* Exercise description *
All lines from the one with "1) Jika nilai" to the end of the data: return those exactly, and only those.

* Data excerpts *
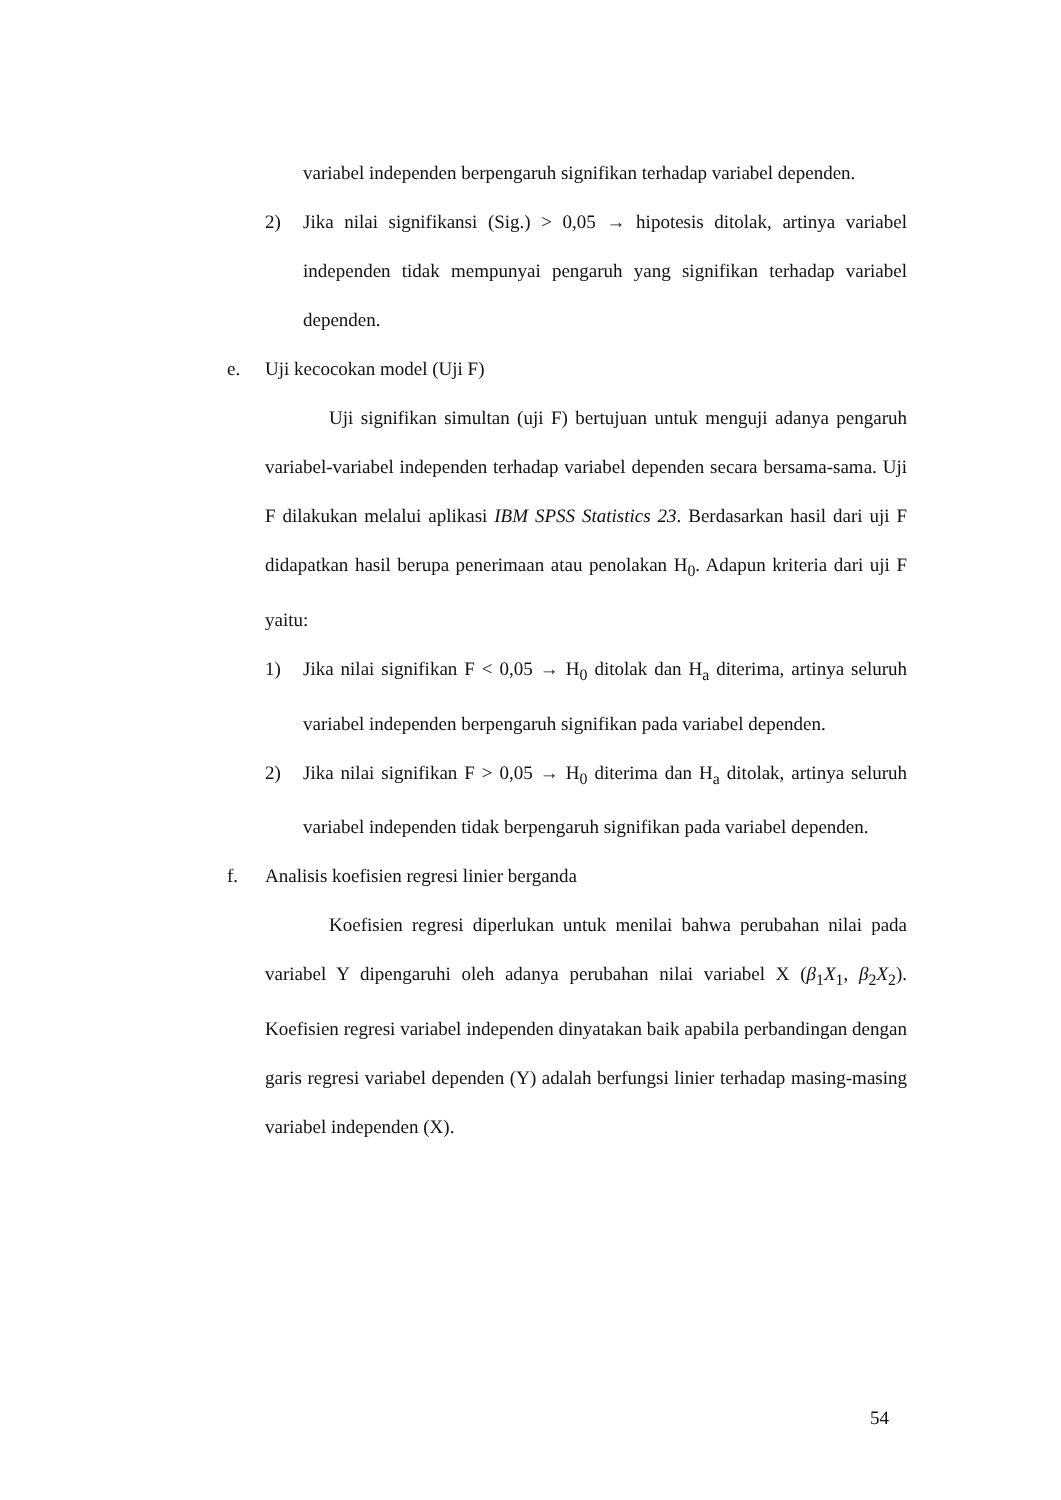variabel independen berpengaruh signifikan terhadap variabel dependen.
2) Jika nilai signifikansi (Sig.) > 0,05 → hipotesis ditolak, artinya variabel independen tidak mempunyai pengaruh yang signifikan terhadap variabel dependen.
e. Uji kecocokan model (Uji F)
Uji signifikan simultan (uji F) bertujuan untuk menguji adanya pengaruh variabel-variabel independen terhadap variabel dependen secara bersama-sama. Uji F dilakukan melalui aplikasi IBM SPSS Statistics 23. Berdasarkan hasil dari uji F didapatkan hasil berupa penerimaan atau penolakan H<sub>0</sub>. Adapun kriteria dari uji F yaitu:
1) Jika nilai signifikan F < 0,05 → H<sub>0</sub> ditolak dan H<sub>a</sub> diterima, artinya seluruh variabel independen berpengaruh signifikan pada variabel dependen.
2) Jika nilai signifikan F > 0,05 → H<sub>0</sub> diterima dan H<sub>a</sub> ditolak, artinya seluruh variabel independen tidak berpengaruh signifikan pada variabel dependen.
f. Analisis koefisien regresi linier berganda
Koefisien regresi diperlukan untuk menilai bahwa perubahan nilai pada variabel Y dipengaruhi oleh adanya perubahan nilai variabel X (β<sub>1</sub>X<sub>1</sub>, β<sub>2</sub>X<sub>2</sub>). Koefisien regresi variabel independen dinyatakan baik apabila perbandingan dengan garis regresi variabel dependen (Y) adalah berfungsi linier terhadap masing-masing variabel independen (X).
54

* Task solution *
1) Jika nilai signifikan F < 0,05 → H<sub>0</sub> ditolak dan H<sub>a</sub> diterima, artinya seluruh variabel independen berpengaruh signifikan pada variabel dependen.
2) Jika nilai signifikan F > 0,05 → H<sub>0</sub> diterima dan H<sub>a</sub> ditolak, artinya seluruh variabel independen tidak berpengaruh signifikan pada variabel dependen.
f. Analisis koefisien regresi linier berganda
Koefisien regresi diperlukan untuk menilai bahwa perubahan nilai pada variabel Y dipengaruhi oleh adanya perubahan nilai variabel X (β<sub>1</sub>X<sub>1</sub>, β<sub>2</sub>X<sub>2</sub>). Koefisien regresi variabel independen dinyatakan baik apabila perbandingan dengan garis regresi variabel dependen (Y) adalah berfungsi linier terhadap masing-masing variabel independen (X).
54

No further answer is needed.